### Directive
Go through the material and copy every line in which "letter" appears.

### Supplied records

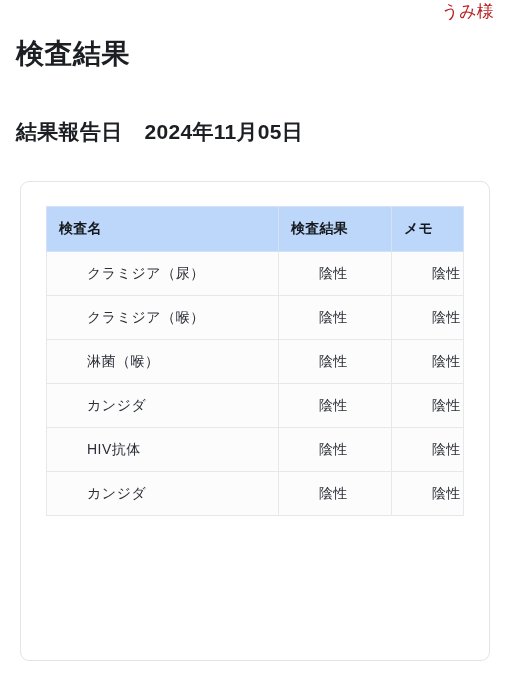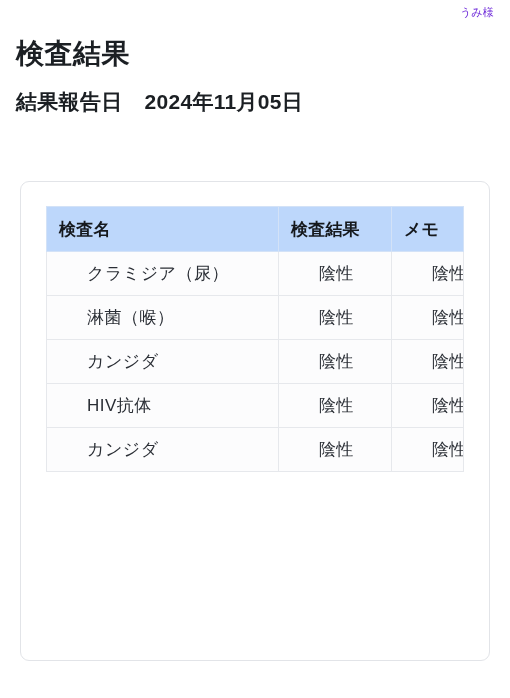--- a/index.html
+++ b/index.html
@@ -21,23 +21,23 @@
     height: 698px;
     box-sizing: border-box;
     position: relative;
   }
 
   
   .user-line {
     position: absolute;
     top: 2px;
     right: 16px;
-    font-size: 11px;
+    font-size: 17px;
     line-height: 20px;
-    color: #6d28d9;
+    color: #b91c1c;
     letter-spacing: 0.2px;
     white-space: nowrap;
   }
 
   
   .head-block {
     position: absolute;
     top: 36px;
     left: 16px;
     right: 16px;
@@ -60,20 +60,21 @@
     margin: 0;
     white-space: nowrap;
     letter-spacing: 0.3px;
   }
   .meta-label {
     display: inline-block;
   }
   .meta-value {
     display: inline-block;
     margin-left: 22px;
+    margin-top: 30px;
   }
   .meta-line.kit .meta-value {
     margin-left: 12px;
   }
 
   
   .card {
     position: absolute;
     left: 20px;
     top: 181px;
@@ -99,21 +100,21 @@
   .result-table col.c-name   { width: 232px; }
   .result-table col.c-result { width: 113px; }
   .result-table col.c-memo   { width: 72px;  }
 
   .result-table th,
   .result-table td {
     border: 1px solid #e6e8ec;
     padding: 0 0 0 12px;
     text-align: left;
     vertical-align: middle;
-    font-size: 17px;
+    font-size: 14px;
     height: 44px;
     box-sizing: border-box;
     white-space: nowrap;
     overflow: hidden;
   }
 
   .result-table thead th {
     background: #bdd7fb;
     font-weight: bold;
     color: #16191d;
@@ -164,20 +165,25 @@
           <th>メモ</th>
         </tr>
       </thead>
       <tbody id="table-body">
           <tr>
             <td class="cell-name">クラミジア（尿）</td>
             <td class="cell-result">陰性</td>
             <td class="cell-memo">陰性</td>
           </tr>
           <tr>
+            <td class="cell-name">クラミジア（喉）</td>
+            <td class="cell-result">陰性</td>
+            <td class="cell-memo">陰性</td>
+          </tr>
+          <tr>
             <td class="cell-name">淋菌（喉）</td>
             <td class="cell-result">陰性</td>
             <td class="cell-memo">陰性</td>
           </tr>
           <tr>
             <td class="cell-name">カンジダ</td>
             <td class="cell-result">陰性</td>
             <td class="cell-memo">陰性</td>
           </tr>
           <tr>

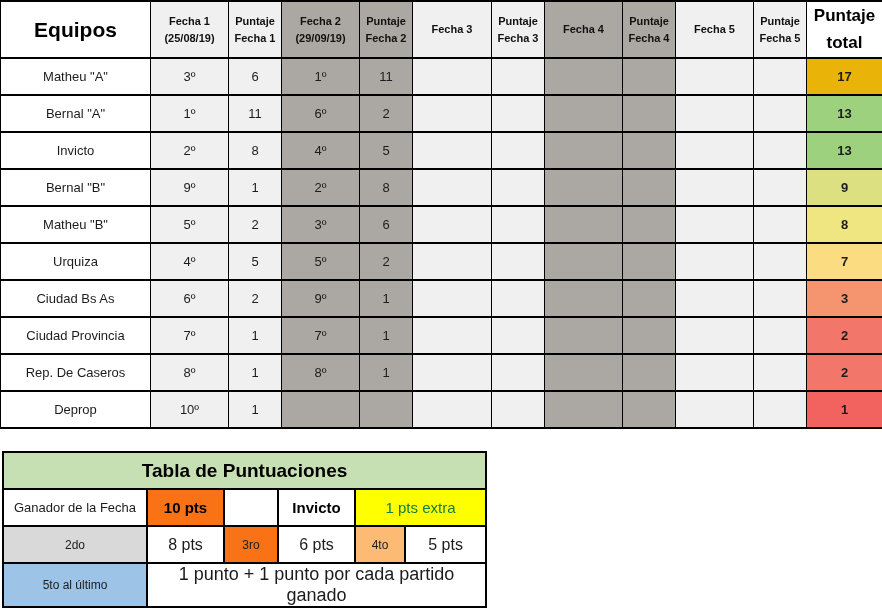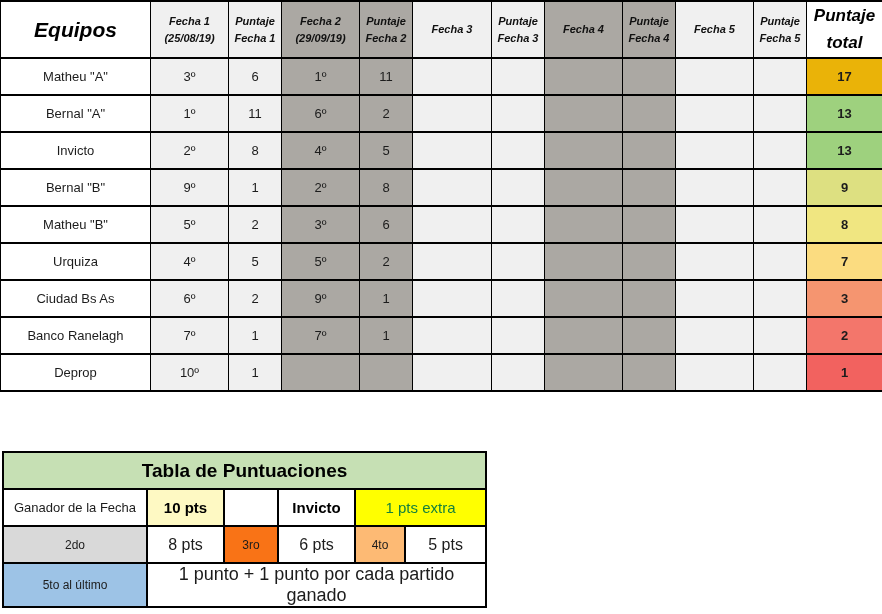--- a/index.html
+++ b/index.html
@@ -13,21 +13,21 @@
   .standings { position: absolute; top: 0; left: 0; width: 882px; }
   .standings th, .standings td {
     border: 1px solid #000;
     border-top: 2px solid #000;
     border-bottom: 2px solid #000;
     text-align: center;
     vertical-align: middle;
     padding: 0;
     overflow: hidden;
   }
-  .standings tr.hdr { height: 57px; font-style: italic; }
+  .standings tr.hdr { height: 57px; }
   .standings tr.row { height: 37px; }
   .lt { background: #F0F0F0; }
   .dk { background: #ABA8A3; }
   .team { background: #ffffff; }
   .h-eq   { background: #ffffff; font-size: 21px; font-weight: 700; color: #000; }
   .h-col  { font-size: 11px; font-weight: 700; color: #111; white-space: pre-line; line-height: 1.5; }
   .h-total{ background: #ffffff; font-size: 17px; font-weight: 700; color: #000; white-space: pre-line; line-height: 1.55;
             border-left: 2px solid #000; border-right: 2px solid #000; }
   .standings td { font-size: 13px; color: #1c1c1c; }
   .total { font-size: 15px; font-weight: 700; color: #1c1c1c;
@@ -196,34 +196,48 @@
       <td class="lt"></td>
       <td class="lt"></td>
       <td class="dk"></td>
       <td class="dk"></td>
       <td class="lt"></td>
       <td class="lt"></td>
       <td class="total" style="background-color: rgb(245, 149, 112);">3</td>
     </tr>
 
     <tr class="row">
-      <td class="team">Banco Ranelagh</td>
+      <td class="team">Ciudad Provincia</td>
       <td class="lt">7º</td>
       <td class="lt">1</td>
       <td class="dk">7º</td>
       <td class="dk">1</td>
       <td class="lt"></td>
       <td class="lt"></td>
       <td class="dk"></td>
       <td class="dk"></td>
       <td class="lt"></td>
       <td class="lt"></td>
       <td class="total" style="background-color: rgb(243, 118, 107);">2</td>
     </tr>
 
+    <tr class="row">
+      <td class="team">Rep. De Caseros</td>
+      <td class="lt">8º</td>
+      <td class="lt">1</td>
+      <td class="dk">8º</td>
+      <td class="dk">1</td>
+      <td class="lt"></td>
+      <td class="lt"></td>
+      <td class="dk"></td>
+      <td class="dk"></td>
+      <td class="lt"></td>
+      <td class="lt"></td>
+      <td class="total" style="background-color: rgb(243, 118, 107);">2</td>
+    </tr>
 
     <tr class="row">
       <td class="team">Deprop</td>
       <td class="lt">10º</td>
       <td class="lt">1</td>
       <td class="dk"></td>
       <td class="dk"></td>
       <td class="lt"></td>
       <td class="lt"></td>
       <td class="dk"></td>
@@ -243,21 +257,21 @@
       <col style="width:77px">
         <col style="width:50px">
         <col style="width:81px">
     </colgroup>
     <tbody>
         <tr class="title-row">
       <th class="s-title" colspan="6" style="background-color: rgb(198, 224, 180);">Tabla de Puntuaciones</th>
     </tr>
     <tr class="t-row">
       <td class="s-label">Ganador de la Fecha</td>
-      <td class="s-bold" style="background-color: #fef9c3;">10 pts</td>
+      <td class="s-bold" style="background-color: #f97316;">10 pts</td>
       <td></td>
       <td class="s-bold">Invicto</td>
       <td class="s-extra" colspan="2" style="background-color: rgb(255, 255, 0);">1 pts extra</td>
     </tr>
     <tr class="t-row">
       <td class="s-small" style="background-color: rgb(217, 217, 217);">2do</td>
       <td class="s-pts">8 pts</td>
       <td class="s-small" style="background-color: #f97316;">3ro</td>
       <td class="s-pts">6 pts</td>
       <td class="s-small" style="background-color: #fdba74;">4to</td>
---
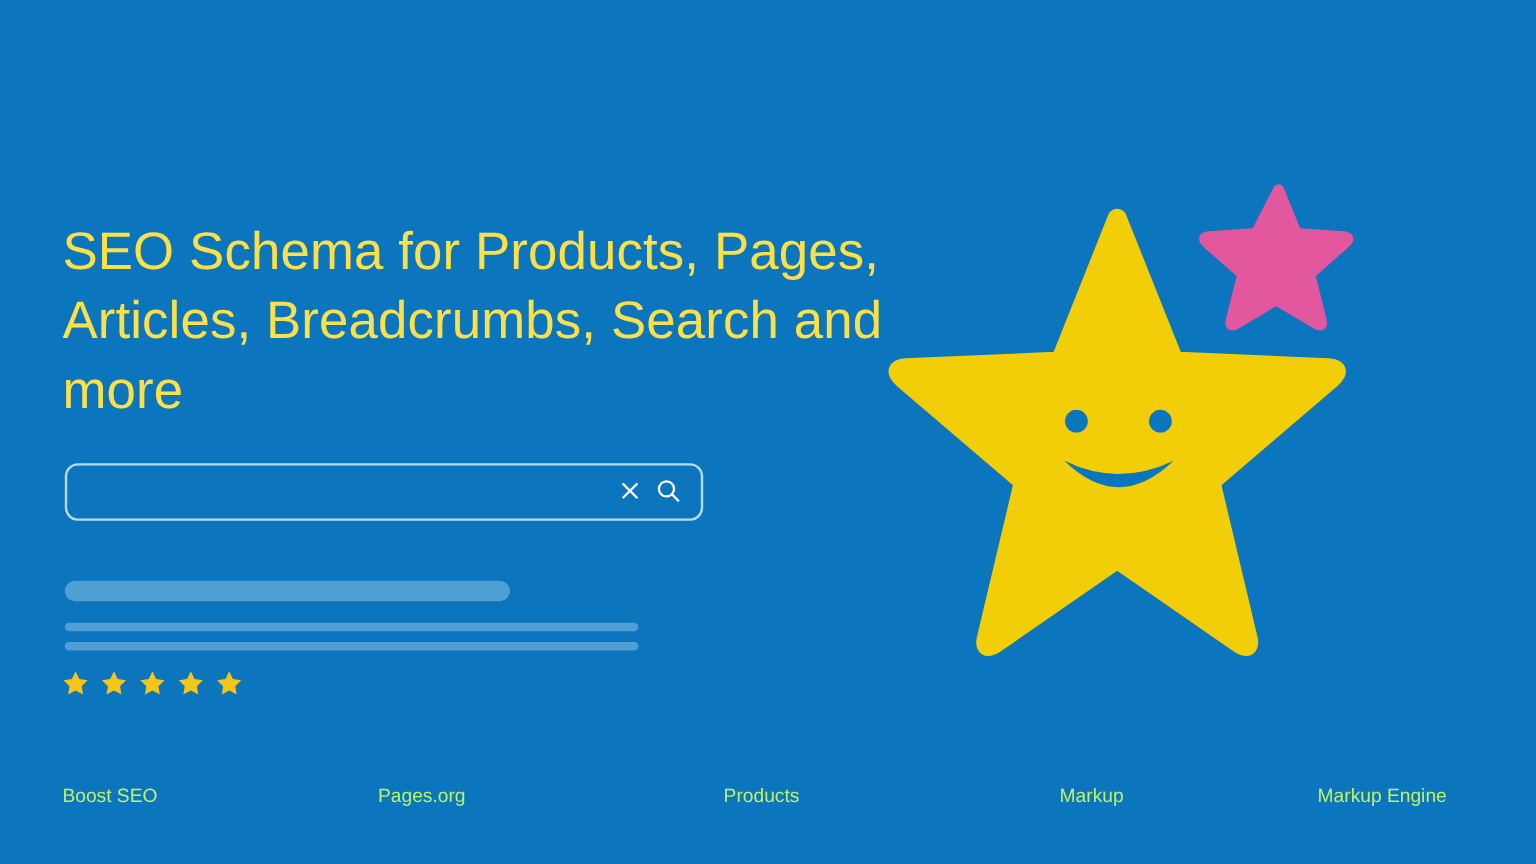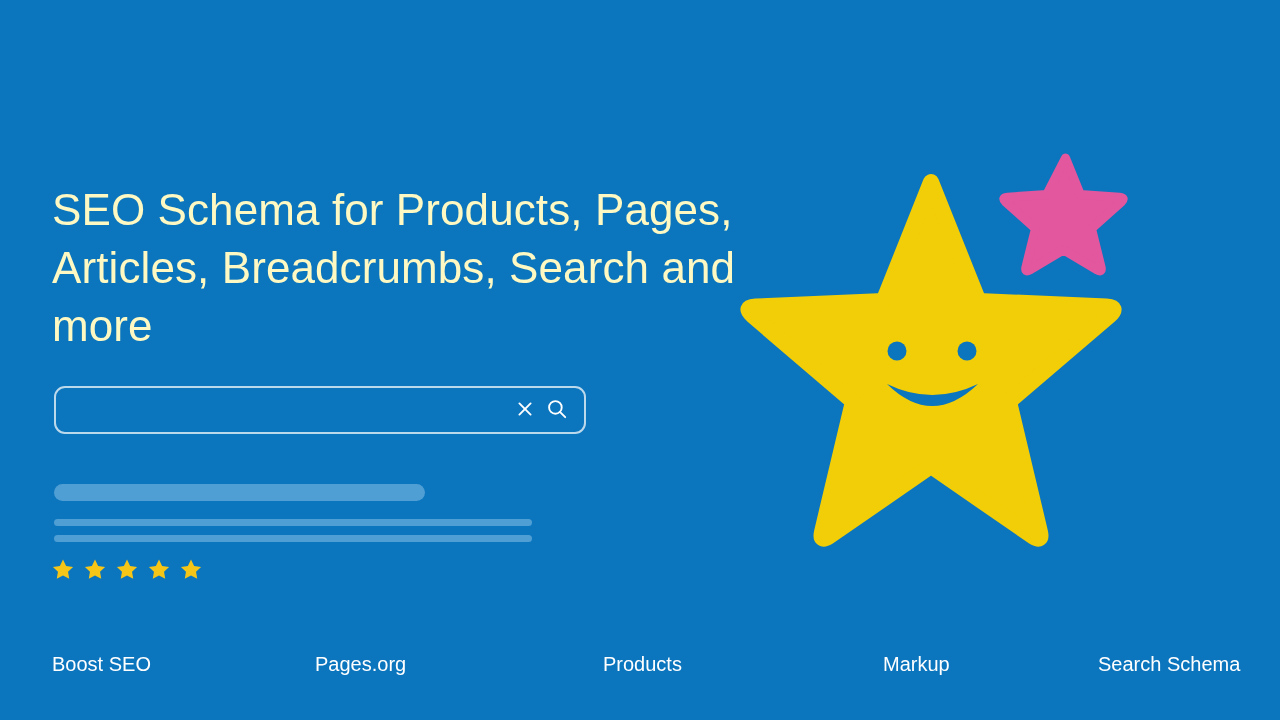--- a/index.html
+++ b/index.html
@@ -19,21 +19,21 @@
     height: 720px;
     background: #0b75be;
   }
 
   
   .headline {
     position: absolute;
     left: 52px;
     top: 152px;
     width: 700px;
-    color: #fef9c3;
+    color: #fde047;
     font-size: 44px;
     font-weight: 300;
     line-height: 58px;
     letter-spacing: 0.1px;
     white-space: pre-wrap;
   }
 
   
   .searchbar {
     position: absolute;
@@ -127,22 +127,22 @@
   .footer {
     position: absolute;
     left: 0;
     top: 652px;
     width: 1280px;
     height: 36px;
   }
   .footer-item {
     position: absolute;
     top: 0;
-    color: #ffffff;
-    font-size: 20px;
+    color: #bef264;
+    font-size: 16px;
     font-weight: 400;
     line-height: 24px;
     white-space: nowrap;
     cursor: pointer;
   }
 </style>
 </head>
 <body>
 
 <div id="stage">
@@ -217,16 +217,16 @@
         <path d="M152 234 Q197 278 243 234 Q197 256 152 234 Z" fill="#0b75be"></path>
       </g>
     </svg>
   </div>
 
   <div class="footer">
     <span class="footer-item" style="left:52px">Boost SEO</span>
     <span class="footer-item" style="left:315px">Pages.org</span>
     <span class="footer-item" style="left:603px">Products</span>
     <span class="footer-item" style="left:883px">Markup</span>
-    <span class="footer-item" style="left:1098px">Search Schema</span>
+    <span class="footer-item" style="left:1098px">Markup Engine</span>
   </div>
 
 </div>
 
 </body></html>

### Answer area
     letter-spacing: 0.2px;
     letter-spacing: 0.3px;
     letter-spacing: 0.1px;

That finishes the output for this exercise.